It's not exactly algae for additional liquid fuel production, as we've documented to be feasible and practical, but the principle's the same, and various seaweeds do have various uses where they're available, including as a beneficial livestock feed component, if nothing else. "Red Seaweed" presumably has some value above and beyond the one that interests us most in this Israeli demonstration, i.e., the source-point fixation of Carbon Dioxide from a coal-powered utility.
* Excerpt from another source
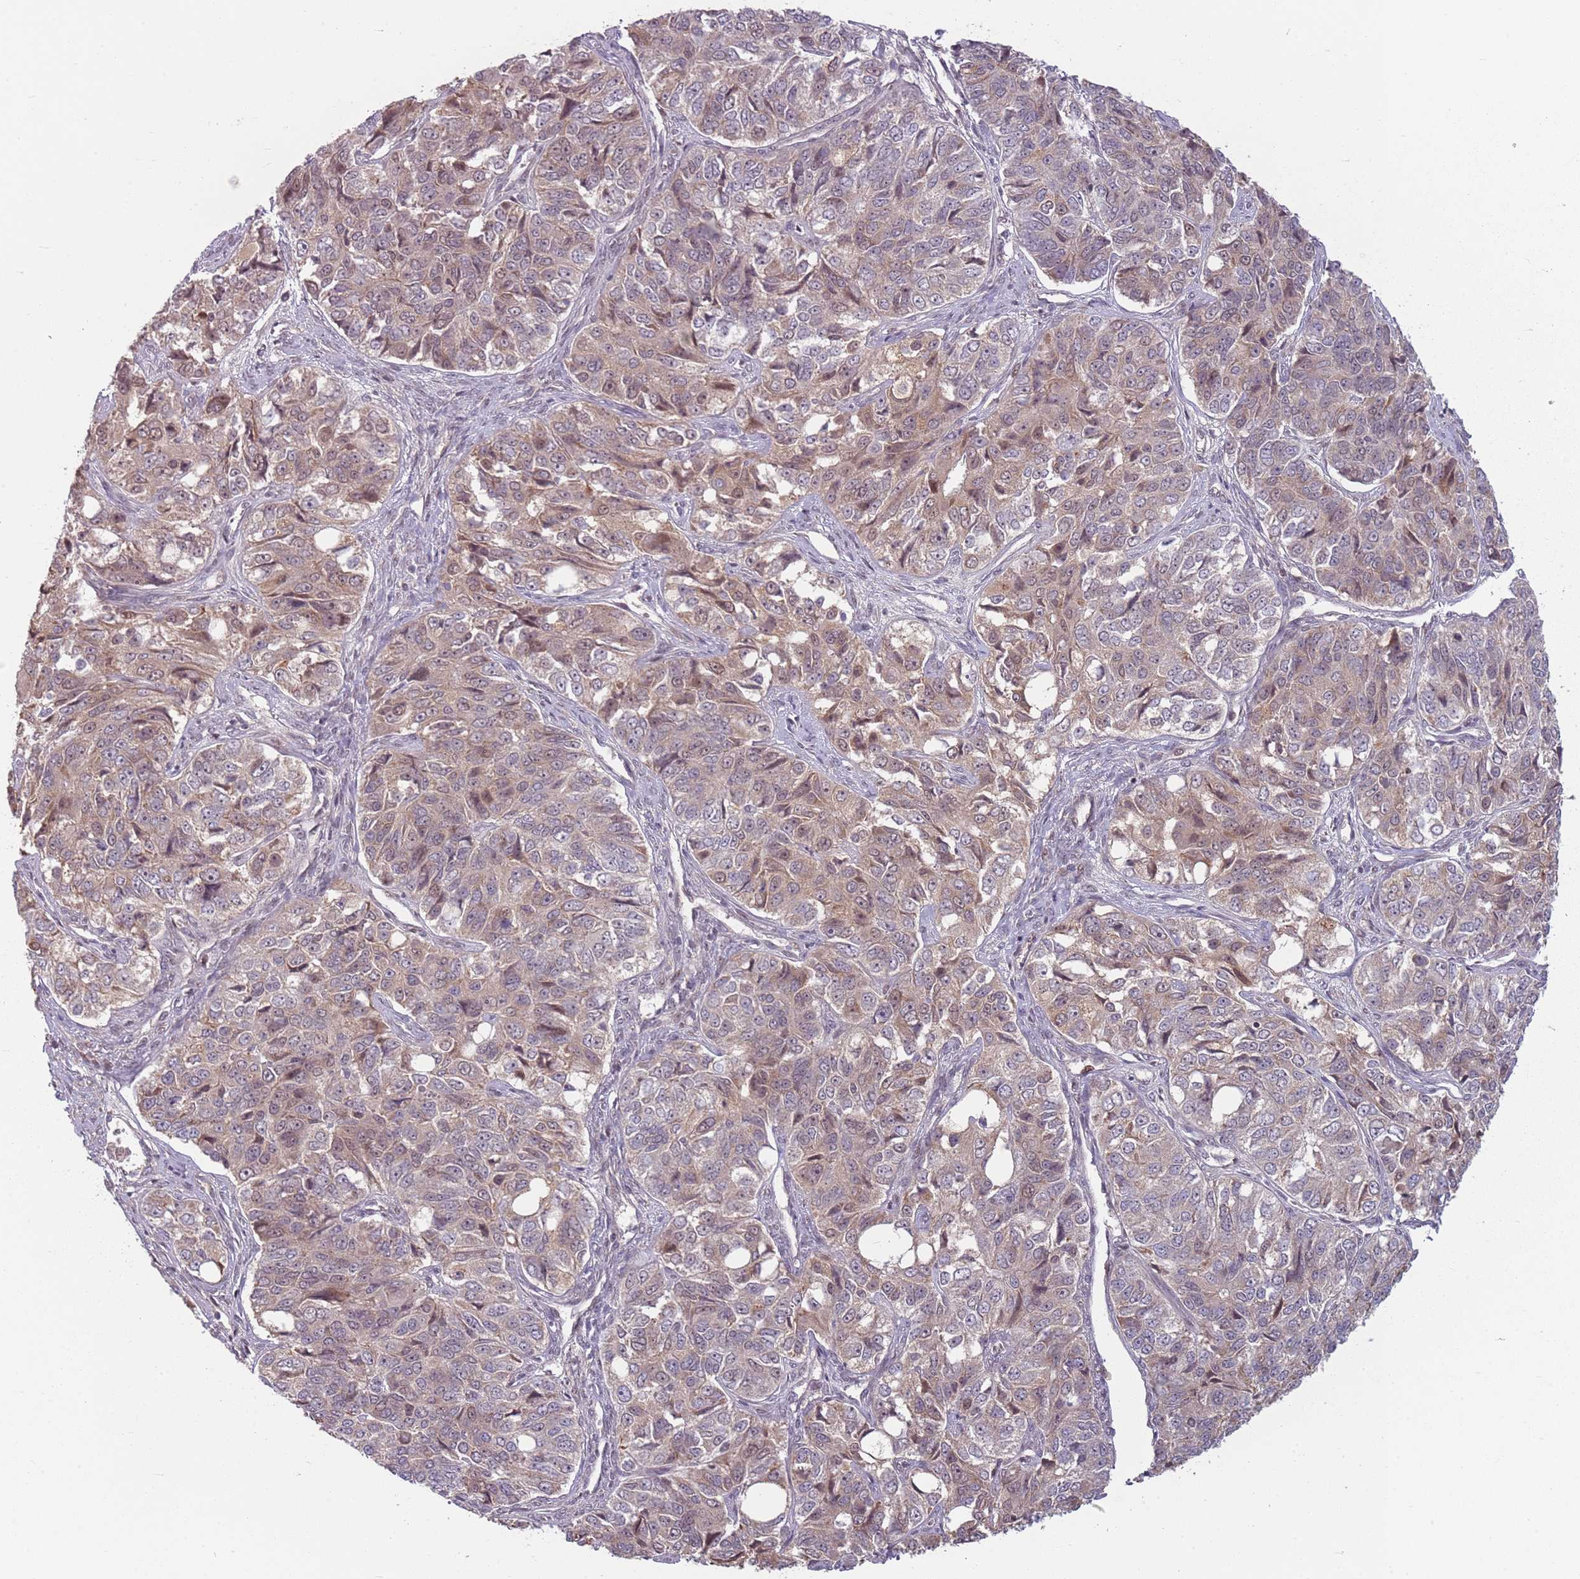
{"staining": {"intensity": "weak", "quantity": ">75%", "location": "cytoplasmic/membranous,nuclear"}, "tissue": "ovarian cancer", "cell_type": "Tumor cells", "image_type": "cancer", "snomed": [{"axis": "morphology", "description": "Carcinoma, endometroid"}, {"axis": "topography", "description": "Ovary"}], "caption": "Weak cytoplasmic/membranous and nuclear positivity is seen in about >75% of tumor cells in ovarian cancer (endometroid carcinoma).", "gene": "ADGRG1", "patient": {"sex": "female", "age": 51}}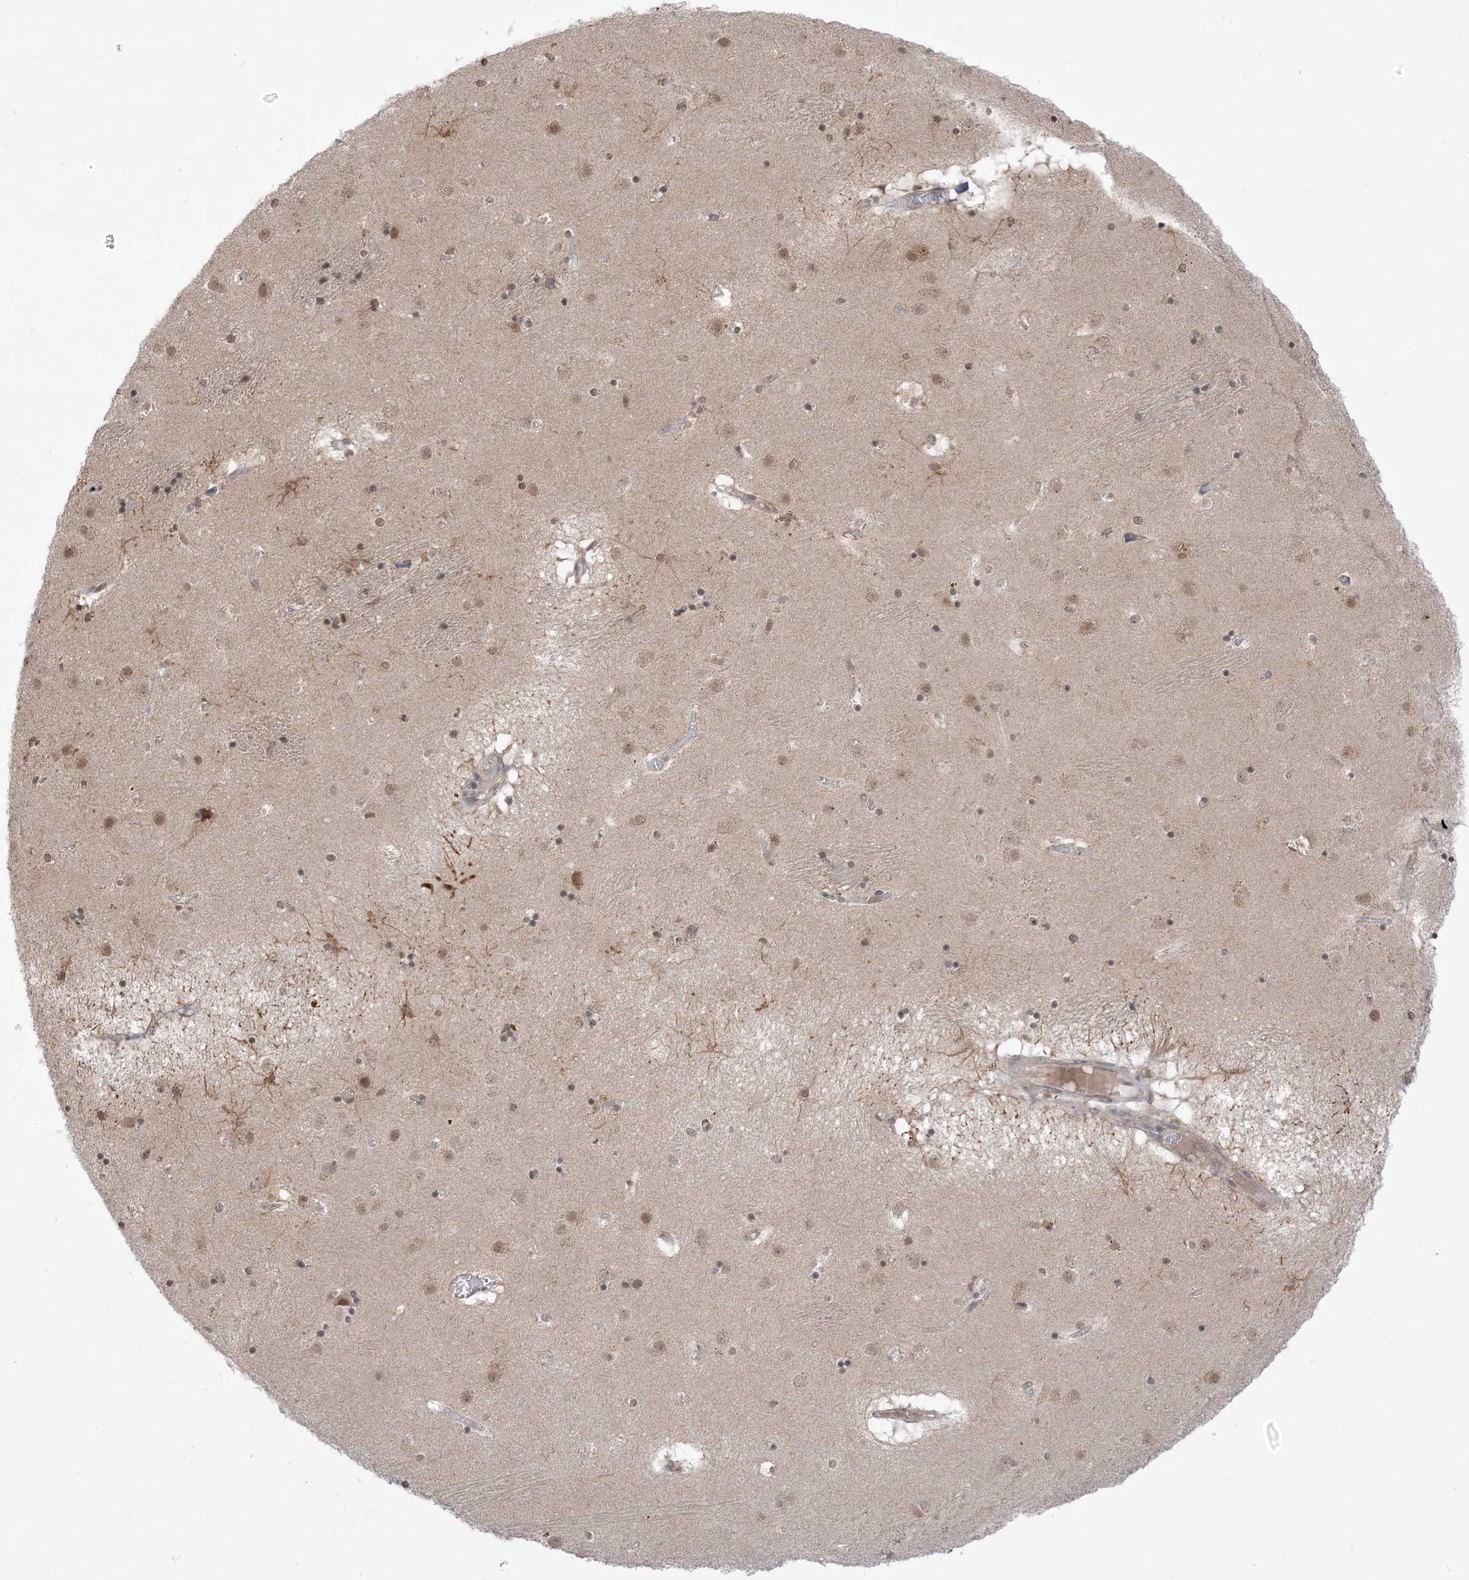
{"staining": {"intensity": "moderate", "quantity": "<25%", "location": "nuclear"}, "tissue": "caudate", "cell_type": "Glial cells", "image_type": "normal", "snomed": [{"axis": "morphology", "description": "Normal tissue, NOS"}, {"axis": "topography", "description": "Lateral ventricle wall"}], "caption": "Immunohistochemistry (IHC) (DAB (3,3'-diaminobenzidine)) staining of normal caudate demonstrates moderate nuclear protein staining in about <25% of glial cells.", "gene": "RANBP9", "patient": {"sex": "male", "age": 70}}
Comment follows the excerpt:
"Utilization of flue gas from a power plant for tank cultivation of the red seaweed
Alvaro Israel, Jonah Gavrieli, Anat Glazer and Michael Friedlander
Israel Oceanographic and Limnological Research, Ltd., The National Institute of Oceanography, Tel Shikmona, P.O. Box 8030, Haifa 31080, Israel
IMI (TAMI), Institute for Research and Development, Ltd., P.O. Box 10140, Haifa Bay 26111, Israel
Israel Electric Company, Ltd., Haifa, Israel
Abstract
Flue gases containing 12–15% CO2, mixed with warm seawater disposed by a power plant, were used to cultivate Gracilaria cornea (Rhodophyta) in 1000 L or 40 L tanks at pH 8.0. During the 13-month study, growth rates were similar to those where commercial CO2 was used (94.1% vs. 91.3% biomass increments per week), with additions of NH4 and PO4 having significant enhancing effects on algal growth. Concentrations of chemical components, including heavy metals, measured in the seawater medium were within the range of those found in the tissue and agar of G. cornea, meeting international standards for marine pollutants. In average, the agar content and agar strength were similar for the different treatments, as were the levels of carbohydrates and total soluble proteins. These results show that flue gas and warm seawater can be used for intensive long-term seaweed tank cultivation presumably at reduced production costs as compared with commercial CO2."
We find the concluding sentence, especially, to be intriguing. The overall implication of this is, apparently, that in seaweed farms not intimately connected to a coal-utilization plant, they actually buy Carbon Dioxide, at some expense, and truck or pipe it in to nourish the crop. And, the coal-plant flue gas works, it seems, even a little better than commercial CO2.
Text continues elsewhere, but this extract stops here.